Kinobox
- Former name: Kinobox.cz
- Website type: Web page, Movie database, Online magazine
- Founded: Petr Vachler
- Owner: Kinobox s. r. o.
- Website: www.kinobox.cz

= Kinobox =

Czech film database

Kinobox is a Czech multimedia platform providing information about films, TV shows/series, actors, and production crew members. The Kinobox website contains an extensive database of audiovisual works and their creators, an online film magazine, a search engine providing information about streaming services and a video library with trailers, accompanying video materials and original video production.

After registration, the user can rate individual works in the database, add comments and participate in discussions. Each activity is then automatically rewarded with points, which helps to increase its visibility on the website.

== History ==

=== TV show ===
In 1993, the TV magazine Kinobox began broadcasting on ČT1, focusing on domestic and foreign news from the world of film. The creator and entrepreneur Petr Vachler, founder of the Czech Film and Television Academy and the Czech Lion Film Awards, was behind the programme. The information and comedy magazine was regularly hosted by Miloš Kohout, Roman Holý and Petr Čtvrtníček. In December 2008, the last episode of Kinobox was broadcast.

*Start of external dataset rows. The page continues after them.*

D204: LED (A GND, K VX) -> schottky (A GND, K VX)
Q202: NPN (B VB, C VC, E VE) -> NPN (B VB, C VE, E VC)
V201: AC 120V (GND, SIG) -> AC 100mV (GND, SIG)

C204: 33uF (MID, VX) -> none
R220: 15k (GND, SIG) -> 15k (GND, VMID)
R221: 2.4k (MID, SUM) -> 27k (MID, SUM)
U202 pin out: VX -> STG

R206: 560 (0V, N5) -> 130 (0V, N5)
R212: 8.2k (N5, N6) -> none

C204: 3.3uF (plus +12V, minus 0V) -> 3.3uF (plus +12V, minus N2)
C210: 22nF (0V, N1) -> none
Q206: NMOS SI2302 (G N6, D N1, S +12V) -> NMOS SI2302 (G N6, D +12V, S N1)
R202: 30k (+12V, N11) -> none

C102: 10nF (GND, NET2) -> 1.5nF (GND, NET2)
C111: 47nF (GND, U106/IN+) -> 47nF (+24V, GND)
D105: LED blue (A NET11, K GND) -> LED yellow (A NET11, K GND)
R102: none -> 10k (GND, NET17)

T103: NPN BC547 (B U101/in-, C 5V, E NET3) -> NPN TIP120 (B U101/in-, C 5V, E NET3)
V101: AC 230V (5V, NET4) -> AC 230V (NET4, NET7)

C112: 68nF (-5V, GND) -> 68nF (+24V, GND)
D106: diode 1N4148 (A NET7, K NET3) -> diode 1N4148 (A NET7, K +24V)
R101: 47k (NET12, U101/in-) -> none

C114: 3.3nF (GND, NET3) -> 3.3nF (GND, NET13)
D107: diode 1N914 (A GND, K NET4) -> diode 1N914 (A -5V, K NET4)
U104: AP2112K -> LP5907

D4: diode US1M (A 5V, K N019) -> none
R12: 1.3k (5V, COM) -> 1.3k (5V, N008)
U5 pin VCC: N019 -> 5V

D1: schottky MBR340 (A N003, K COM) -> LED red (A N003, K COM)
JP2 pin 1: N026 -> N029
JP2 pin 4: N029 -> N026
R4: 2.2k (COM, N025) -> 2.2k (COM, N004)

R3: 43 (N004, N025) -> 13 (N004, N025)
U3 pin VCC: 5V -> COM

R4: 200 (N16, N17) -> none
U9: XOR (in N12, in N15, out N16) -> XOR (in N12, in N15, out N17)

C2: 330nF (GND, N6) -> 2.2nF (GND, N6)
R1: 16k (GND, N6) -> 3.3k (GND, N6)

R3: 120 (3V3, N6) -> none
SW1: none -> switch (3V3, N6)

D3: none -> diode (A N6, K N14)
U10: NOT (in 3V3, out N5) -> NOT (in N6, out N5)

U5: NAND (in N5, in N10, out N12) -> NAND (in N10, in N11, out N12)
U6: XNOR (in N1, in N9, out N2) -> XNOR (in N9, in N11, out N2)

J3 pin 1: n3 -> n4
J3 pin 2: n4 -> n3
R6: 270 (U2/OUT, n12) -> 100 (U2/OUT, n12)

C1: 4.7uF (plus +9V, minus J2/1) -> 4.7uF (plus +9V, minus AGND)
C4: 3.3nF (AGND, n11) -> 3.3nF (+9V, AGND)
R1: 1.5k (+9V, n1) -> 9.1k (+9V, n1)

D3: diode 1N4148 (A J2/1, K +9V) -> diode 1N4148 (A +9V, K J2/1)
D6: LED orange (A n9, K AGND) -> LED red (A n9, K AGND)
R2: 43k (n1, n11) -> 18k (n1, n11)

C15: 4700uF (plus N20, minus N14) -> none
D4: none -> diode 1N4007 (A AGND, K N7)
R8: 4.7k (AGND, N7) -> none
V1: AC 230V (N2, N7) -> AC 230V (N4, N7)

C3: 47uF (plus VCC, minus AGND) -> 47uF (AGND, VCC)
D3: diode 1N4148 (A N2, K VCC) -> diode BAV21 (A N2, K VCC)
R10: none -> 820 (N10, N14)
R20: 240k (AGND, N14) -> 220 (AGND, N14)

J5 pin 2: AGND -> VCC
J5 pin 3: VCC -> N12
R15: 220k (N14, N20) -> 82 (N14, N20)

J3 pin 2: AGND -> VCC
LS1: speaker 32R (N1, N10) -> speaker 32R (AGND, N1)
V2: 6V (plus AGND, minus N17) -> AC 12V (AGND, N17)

=== Czech Movie Heaven ===
In 1995, Radek Vetešník and Petr Herudek, students of the Technical University of Ostrava, launched their own film database. Originally a student project, it was transformed over the years into the film database Czech Movie Heaven (České filmové nebe), whose content was primarily focused on information about Czech and Slovak cinema films.

=== Kinobox.cz ===
In 2009, it was announced that Petr Vachler was buying the ČFN database with the aim of creating a comprehensive film website that would combine an information database with an internet television and news server. The database was subsequently merged with the Kinobox media brand, to which Petr Vachler owned the copyright. In 2010, the new Kinobox.cz film portal was officially launched.

In May 2020, Petr Vachler sold the Kinobox.cz web portal to Livesport, a Czech technology company owned by entrepreneur Martin Hajek. Radim Horák became its director. On 29 March 2023, the new look of the platform was launched. At the end of June 2023, the platform added an artificial intelligence feature, calculating the expected ratings for the most anticipated films and series.